そんな由紀夫が、とある事件に巻き込まれ父たちに救い出されるのがメインプロット。伊坂作品というと「伏線とその回収の妙」が代名詞で、本書でも帯に謳われている。伏線がきれいに回収されすぎるのも嘘くさいものだが、作り物であることを志向している本作品において、ご都合的でさえある展開はむしろ主題を補強するように働く。
主題とは「家族愛」だ。それも、スーパーな息子がスーパーな父親をかけがえのない家族として、再認識する物語である。目も当てられないことになりかねないそんな物語に爽快な説得力を持たせているのは、抽象化された構造にほかならない。
濃密な読後感といったものは確かにないが、得難い現代のおとぎ話を味わえる。

No.3 6点 ぷちレコード
(2021/03/13 22:08登録)
主人公の由紀夫には父親が4人いる。誰が遺伝子上の父親かは分からないまま、4人とも可愛がってくれている。父親の個性はバラバラ。それぞれの人生哲学を教えこまれた結果、由紀夫は喧嘩の攻撃の仕方や、女性へのアプローチの仕方など、さまざまな教訓を頭に刻み込んでいく。
にぎやかに楽しく話は進み、やがて由紀夫は絶体絶命のピンチに。そこから鮮やかに伏線を回収しながらトラブル打開に向かっていくさまは実に爽快。

No.2 6点 E-BANKER
(2014/10/01 21:34登録)
2006年に河北新報をはじめとするいくつかの地方紙に新聞連載された作品。
出版年では「ゴールデンスランバー」よりも後になってしまったが、作者自らが自身の第一期の最終作品と呼ぶのが本作。

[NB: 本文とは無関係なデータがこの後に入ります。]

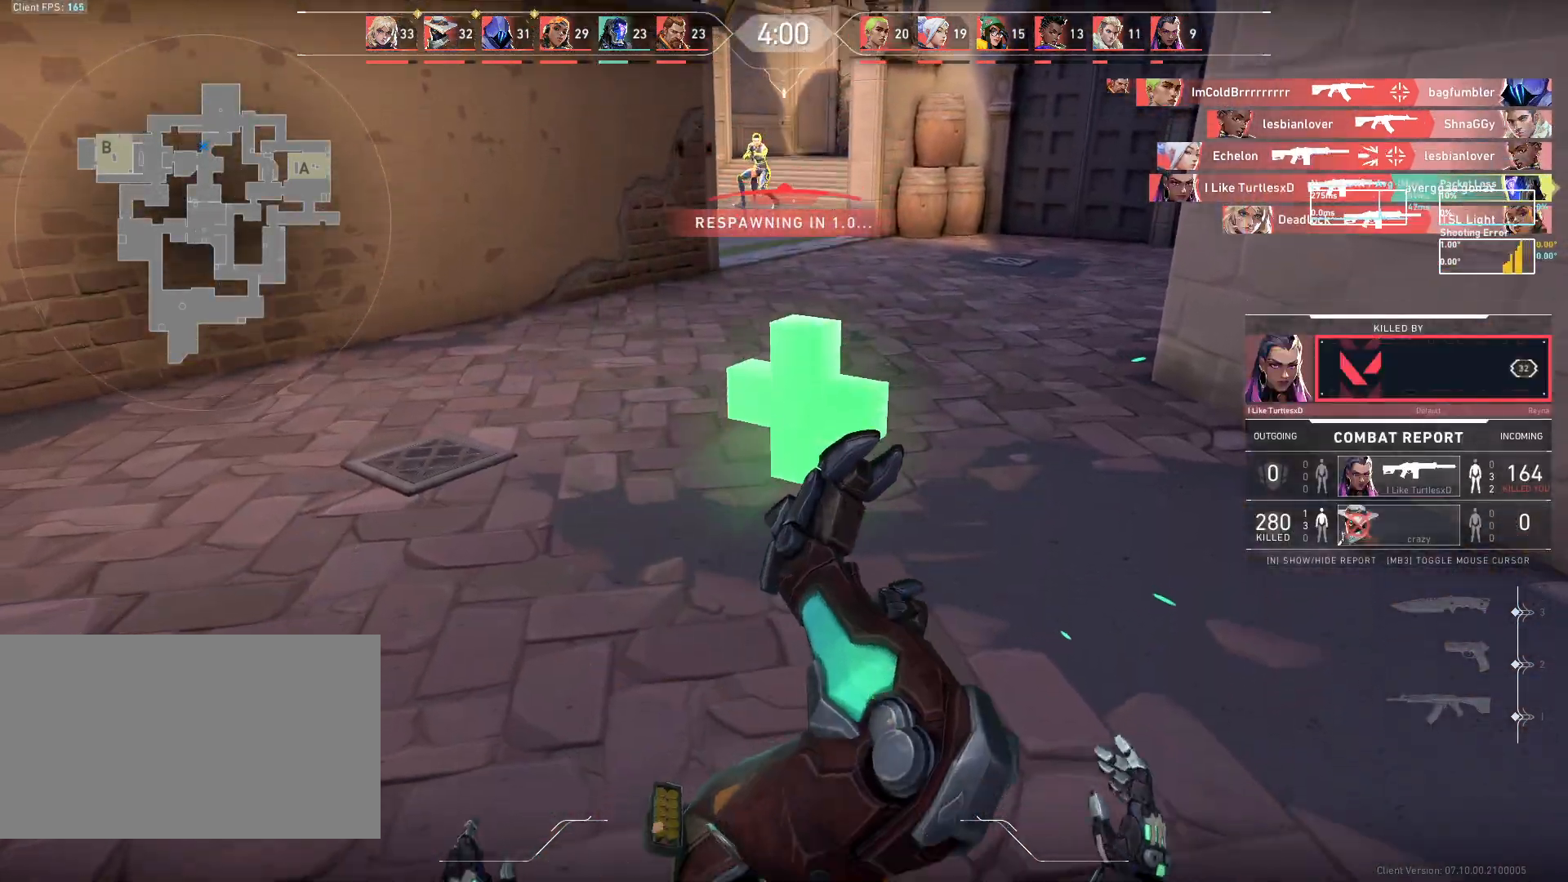
{"keys": ["w"], "mouse": [], "events": []}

~父親が四人いる!? 高校生の由紀夫を守る四銃士は、ギャンブル好きに女好き、博学卓識、スポーツ万能。個性あふれる父親×4に囲まれ、息子が遭遇するのは事件、事件、事件・・・。知事選挙、不登校の野球部員、盗まれた鞄と心中の遺体。多声的な会話、思想、行動がひとつの像を結ぶとき、思いもよらぬ物語があまたの眼前に姿を現す。伊坂ワールド第一期を締めくくる長編小説~

これは・・・ズルイなぁー
もう伊坂の得意技がこれでもかというほど散りばめられている作品。
まずは父親が四人という設定からして面白い。
しかもひとりひとりのキャラ付けが秀逸。そして、まとめ役となる息子・由紀夫もこれまた伊坂作品にはお馴染みのキャラだ。
いつもどおり、それぞれが軽そうでいて、どこか教示的で胸に響くことばを持っている。
「こんな奴いるわけない!」という存在なのに、最後には何だか隣にでもいるみたいに親近感が湧いてくる・・・
これこそが伊坂ワールドのマジックというやつだろう。
(読者はいつも「伊坂ワールド」というテーマパークに招待されているのだ)

序盤から一見関連性のない事件が複数発生する展開もいつもどおり。
そして、最後にはそれらの伏線が見事に収束されていく豪腕ぶりもいつもどおり。
特に今回の見せ場は実に映像向き! こりゃすぐ映画化されるわけだ。
ということで、初期作品が好きな読者ならばまず安心してお勧めできる作品となっている。

ただなぁ・・・さすがに二番煎じというかマンネリ感は正直ある。
そんな訳で、作者も「ゴールデンスランバー」以降、ちょっと方向性を変えることになったんだろう。
評点としても手放しで高得点は付けにくい。

No.1 6点 ボンボン
(2014/09/08 23:24登録)
楽しかった。
こんなふうに親に育てられたかったなあ。こんなに立派に育ちたかったなあ。でも、現実の家族ってこんなに素敵じゃないよなあ。だからこそ、この小説は楽しいんだなあ。
設定そのものが謎っぽい魅力たっぷりなので、そちらにばかり気を取られ、事件のほうは、なんだか散漫な感じに。最後の謎解きが、二時間ドラマのように説明で終わるのが残念。たっぷり散りばめられた伏線が、結構バレバレだった。
でも、キャラもセリフも、やっぱり面白い。伊坂幸太郎の得意技を寄せ集めたような作品。